── THE INPUT

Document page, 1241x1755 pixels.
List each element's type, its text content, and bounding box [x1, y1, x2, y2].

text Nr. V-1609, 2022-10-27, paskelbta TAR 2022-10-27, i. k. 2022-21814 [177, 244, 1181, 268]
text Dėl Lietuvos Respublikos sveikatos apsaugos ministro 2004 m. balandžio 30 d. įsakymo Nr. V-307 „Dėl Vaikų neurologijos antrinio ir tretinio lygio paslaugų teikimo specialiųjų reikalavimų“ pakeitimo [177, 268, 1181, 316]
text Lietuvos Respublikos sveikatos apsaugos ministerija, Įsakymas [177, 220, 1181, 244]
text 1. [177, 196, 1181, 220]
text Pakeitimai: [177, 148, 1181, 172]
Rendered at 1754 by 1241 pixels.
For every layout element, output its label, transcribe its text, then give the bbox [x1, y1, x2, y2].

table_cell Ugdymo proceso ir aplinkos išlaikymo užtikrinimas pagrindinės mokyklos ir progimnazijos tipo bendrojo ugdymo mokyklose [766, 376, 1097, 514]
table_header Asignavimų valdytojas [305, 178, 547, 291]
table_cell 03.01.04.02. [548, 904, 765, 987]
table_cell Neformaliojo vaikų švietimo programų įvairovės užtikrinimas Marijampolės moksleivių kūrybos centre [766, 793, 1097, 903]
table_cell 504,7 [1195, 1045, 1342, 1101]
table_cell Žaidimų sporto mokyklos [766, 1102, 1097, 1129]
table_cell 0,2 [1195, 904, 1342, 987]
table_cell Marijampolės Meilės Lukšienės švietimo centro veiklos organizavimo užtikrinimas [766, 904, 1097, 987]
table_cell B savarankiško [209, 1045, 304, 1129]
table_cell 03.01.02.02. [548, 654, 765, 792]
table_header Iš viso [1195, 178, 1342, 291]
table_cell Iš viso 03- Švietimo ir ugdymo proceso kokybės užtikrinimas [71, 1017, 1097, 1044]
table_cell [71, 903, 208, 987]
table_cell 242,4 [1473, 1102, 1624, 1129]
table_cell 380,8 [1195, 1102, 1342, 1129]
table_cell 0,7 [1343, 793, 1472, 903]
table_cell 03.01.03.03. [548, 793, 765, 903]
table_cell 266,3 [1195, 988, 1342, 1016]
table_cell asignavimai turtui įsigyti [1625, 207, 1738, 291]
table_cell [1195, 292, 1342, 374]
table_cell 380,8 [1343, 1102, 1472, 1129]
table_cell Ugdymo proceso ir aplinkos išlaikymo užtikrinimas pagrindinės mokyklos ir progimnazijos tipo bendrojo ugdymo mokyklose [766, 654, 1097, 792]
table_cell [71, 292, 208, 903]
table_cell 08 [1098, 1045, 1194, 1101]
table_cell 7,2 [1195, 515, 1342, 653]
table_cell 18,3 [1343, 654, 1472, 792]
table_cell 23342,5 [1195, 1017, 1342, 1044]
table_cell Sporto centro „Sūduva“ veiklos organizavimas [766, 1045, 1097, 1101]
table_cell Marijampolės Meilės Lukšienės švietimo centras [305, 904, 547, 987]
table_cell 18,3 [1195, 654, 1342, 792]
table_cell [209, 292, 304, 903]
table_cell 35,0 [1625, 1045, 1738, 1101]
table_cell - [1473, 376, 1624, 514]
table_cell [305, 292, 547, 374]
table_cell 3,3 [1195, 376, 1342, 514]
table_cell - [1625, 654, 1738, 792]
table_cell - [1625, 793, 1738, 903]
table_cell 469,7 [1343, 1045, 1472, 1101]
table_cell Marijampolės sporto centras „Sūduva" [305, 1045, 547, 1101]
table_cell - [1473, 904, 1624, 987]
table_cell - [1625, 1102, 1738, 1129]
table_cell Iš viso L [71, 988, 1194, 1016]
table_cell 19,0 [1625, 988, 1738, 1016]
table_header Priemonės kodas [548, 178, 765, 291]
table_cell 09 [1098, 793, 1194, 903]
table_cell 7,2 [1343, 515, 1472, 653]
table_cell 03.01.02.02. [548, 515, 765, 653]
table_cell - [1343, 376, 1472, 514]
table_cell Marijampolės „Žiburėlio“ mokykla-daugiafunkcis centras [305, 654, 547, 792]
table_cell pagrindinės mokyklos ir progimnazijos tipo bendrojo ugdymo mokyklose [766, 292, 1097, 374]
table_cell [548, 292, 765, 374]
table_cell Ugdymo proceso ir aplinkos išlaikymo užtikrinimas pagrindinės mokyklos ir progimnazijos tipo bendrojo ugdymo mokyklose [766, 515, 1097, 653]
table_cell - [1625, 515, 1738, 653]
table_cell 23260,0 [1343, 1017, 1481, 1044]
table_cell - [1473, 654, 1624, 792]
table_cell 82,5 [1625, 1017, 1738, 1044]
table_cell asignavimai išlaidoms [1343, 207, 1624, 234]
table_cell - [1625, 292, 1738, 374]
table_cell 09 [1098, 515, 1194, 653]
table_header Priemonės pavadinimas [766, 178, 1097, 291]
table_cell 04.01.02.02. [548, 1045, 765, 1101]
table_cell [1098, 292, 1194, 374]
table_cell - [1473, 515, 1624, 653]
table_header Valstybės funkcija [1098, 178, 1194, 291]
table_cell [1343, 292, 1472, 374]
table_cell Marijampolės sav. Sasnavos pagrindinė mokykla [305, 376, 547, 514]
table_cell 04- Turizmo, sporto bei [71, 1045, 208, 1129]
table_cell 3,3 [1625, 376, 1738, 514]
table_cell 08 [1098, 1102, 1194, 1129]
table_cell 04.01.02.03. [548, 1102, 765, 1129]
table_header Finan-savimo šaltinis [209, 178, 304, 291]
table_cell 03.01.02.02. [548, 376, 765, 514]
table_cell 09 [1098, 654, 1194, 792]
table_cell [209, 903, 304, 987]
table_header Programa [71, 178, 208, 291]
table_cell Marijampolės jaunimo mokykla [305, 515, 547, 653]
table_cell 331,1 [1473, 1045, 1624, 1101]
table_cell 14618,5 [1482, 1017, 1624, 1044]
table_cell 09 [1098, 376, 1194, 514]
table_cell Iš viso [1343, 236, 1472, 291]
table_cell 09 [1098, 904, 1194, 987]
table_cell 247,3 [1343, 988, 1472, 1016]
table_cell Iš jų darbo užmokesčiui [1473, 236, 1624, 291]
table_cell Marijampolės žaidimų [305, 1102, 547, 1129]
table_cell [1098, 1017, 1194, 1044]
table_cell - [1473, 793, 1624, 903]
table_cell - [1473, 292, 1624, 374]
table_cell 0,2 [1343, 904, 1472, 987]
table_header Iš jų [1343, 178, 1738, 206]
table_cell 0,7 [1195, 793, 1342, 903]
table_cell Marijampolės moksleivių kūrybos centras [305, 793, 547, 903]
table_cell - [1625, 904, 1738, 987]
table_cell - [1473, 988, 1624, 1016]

────

* [DESCRIPTION OF THE TASK]: Please convert the data above into a JSON list of strings with one string per line, leaving out any blank lines.

* [SOLUTION TO THE EXERCISE]:
[
  "Document page, 1241x1755 pixels.",
  "List each element's type, its text content, and bounding box [x1, y1, x2, y2].",
  "text Nr. V-1609, 2022-10-27, paskelbta TAR 2022-10-27, i. k. 2022-21814 [177, 244, 1181, 268]",
  "text Dėl Lietuvos Respublikos sveikatos apsaugos ministro 2004 m. balandžio 30 d. įsakymo Nr. V-307 „Dėl Vaikų neurologijos antrinio ir tretinio lygio paslaugų teikimo specialiųjų reikalavimų“ pakeitimo [177, 268, 1181, 316]",
  "text Lietuvos Respublikos sveikatos apsaugos ministerija, Įsakymas [177, 220, 1181, 244]",
  "text 1. [177, 196, 1181, 220]",
  "text Pakeitimai: [177, 148, 1181, 172]",
  "Rendered at 1754 by 1241 pixels.",
  "For every layout element, output its label, transcribe its text, then give the bbox [x1, y1, x2, y2].",
  "table_cell Ugdymo proceso ir aplinkos išlaikymo užtikrinimas pagrindinės mokyklos ir progimnazijos tipo bendrojo ugdymo mokyklose [766, 376, 1097, 514]",
  "table_header Asignavimų valdytojas [305, 178, 547, 291]",
  "table_cell 03.01.04.02. [548, 904, 765, 987]",
  "table_cell Neformaliojo vaikų švietimo programų įvairovės užtikrinimas Marijampolės moksleivių kūrybos centre [766, 793, 1097, 903]",
  "table_cell 504,7 [1195, 1045, 1342, 1101]",
  "table_cell Žaidimų sporto mokyklos [766, 1102, 1097, 1129]",
  "table_cell 0,2 [1195, 904, 1342, 987]",
  "table_cell Marijampolės Meilės Lukšienės švietimo centro veiklos organizavimo užtikrinimas [766, 904, 1097, 987]",
  "table_cell B savarankiško [209, 1045, 304, 1129]",
  "table_cell 03.01.02.02. [548, 654, 765, 792]",
  "table_header Iš viso [1195, 178, 1342, 291]",
  "table_cell Iš viso 03- Švietimo ir ugdymo proceso kokybės užtikrinimas [71, 1017, 1097, 1044]",
  "table_cell [71, 903, 208, 987]",
  "table_cell 242,4 [1473, 1102, 1624, 1129]",
  "table_cell 380,8 [1195, 1102, 1342, 1129]",
  "table_cell 0,7 [1343, 793, 1472, 903]",
  "table_cell 03.01.03.03. [548, 793, 765, 903]",
  "table_cell 266,3 [1195, 988, 1342, 1016]",
  "table_cell asignavimai turtui įsigyti [1625, 207, 1738, 291]",
  "table_cell [1195, 292, 1342, 374]",
  "table_cell 380,8 [1343, 1102, 1472, 1129]",
  "table_cell Ugdymo proceso ir aplinkos išlaikymo užtikrinimas pagrindinės mokyklos ir progimnazijos tipo bendrojo ugdymo mokyklose [766, 654, 1097, 792]",
  "table_cell [71, 292, 208, 903]",
  "table_cell 08 [1098, 1045, 1194, 1101]",
  "table_cell 7,2 [1195, 515, 1342, 653]",
  "table_cell 18,3 [1343, 654, 1472, 792]",
  "table_cell 23342,5 [1195, 1017, 1342, 1044]",
  "table_cell Sporto centro „Sūduva“ veiklos organizavimas [766, 1045, 1097, 1101]",
  "table_cell Marijampolės Meilės Lukšienės švietimo centras [305, 904, 547, 987]",
  "table_cell 18,3 [1195, 654, 1342, 792]",
  "table_cell [209, 292, 304, 903]",
  "table_cell 35,0 [1625, 1045, 1738, 1101]",
  "table_cell - [1473, 376, 1624, 514]",
  "table_cell [305, 292, 547, 374]",
  "table_cell 3,3 [1195, 376, 1342, 514]",
  "table_cell - [1625, 654, 1738, 792]",
  "table_cell - [1625, 793, 1738, 903]",
  "table_cell 469,7 [1343, 1045, 1472, 1101]",
  "table_cell Marijampolės sporto centras „Sūduva\" [305, 1045, 547, 1101]",
  "table_cell - [1473, 904, 1624, 987]",
  "table_cell - [1625, 1102, 1738, 1129]",
  "table_cell Iš viso L [71, 988, 1194, 1016]",
  "table_cell 19,0 [1625, 988, 1738, 1016]",
  "table_header Priemonės kodas [548, 178, 765, 291]",
  "table_cell 09 [1098, 793, 1194, 903]",
  "table_cell 7,2 [1343, 515, 1472, 653]",
  "table_cell 03.01.02.02. [548, 515, 765, 653]",
  "table_cell - [1343, 376, 1472, 514]",
  "table_cell Marijampolės „Žiburėlio“ mokykla-daugiafunkcis centras [305, 654, 547, 792]",
  "table_cell pagrindinės mokyklos ir progimnazijos tipo bendrojo ugdymo mokyklose [766, 292, 1097, 374]",
  "table_cell [548, 292, 765, 374]",
  "table_cell Ugdymo proceso ir aplinkos išlaikymo užtikrinimas pagrindinės mokyklos ir progimnazijos tipo bendrojo ugdymo mokyklose [766, 515, 1097, 653]",
  "table_cell - [1625, 515, 1738, 653]",
  "table_cell 23260,0 [1343, 1017, 1481, 1044]",
  "table_cell - [1473, 654, 1624, 792]",
  "table_cell 82,5 [1625, 1017, 1738, 1044]",
  "table_cell asignavimai išlaidoms [1343, 207, 1624, 234]",
  "table_cell - [1625, 292, 1738, 374]",
  "table_cell 09 [1098, 515, 1194, 653]",
  "table_header Priemonės pavadinimas [766, 178, 1097, 291]",
  "table_cell 04.01.02.02. [548, 1045, 765, 1101]",
  "table_cell [1098, 292, 1194, 374]",
  "table_cell - [1473, 515, 1624, 653]",
  "table_header Valstybės funkcija [1098, 178, 1194, 291]",
  "table_cell [1343, 292, 1472, 374]",
  "table_cell Marijampolės sav. Sasnavos pagrindinė mokykla [305, 376, 547, 514]",
  "table_cell 04- Turizmo, sporto bei [71, 1045, 208, 1129]",
  "table_cell 3,3 [1625, 376, 1738, 514]",
  "table_cell 08 [1098, 1102, 1194, 1129]",
  "table_cell 04.01.02.03. [548, 1102, 765, 1129]",
  "table_header Finan-savimo šaltinis [209, 178, 304, 291]",
  "table_cell 03.01.02.02. [548, 376, 765, 514]",
  "table_cell 09 [1098, 654, 1194, 792]",
  "table_cell [209, 903, 304, 987]",
  "table_header Programa [71, 178, 208, 291]",
  "table_cell Marijampolės jaunimo mokykla [305, 515, 547, 653]",
  "table_cell 331,1 [1473, 1045, 1624, 1101]",
  "table_cell 14618,5 [1482, 1017, 1624, 1044]",
  "table_cell 09 [1098, 376, 1194, 514]",
  "table_cell Iš viso [1343, 236, 1472, 291]",
  "table_cell 09 [1098, 904, 1194, 987]",
  "table_cell 247,3 [1343, 988, 1472, 1016]",
  "table_cell Iš jų darbo užmokesčiui [1473, 236, 1624, 291]",
  "table_cell Marijampolės žaidimų [305, 1102, 547, 1129]",
  "table_cell [1098, 1017, 1194, 1044]",
  "table_cell - [1473, 793, 1624, 903]",
  "table_cell - [1473, 292, 1624, 374]",
  "table_cell 0,2 [1343, 904, 1472, 987]",
  "table_header Iš jų [1343, 178, 1738, 206]",
  "table_cell 0,7 [1195, 793, 1342, 903]",
  "table_cell Marijampolės moksleivių kūrybos centras [305, 793, 547, 903]",
  "table_cell - [1625, 904, 1738, 987]",
  "table_cell - [1473, 988, 1624, 1016]"
]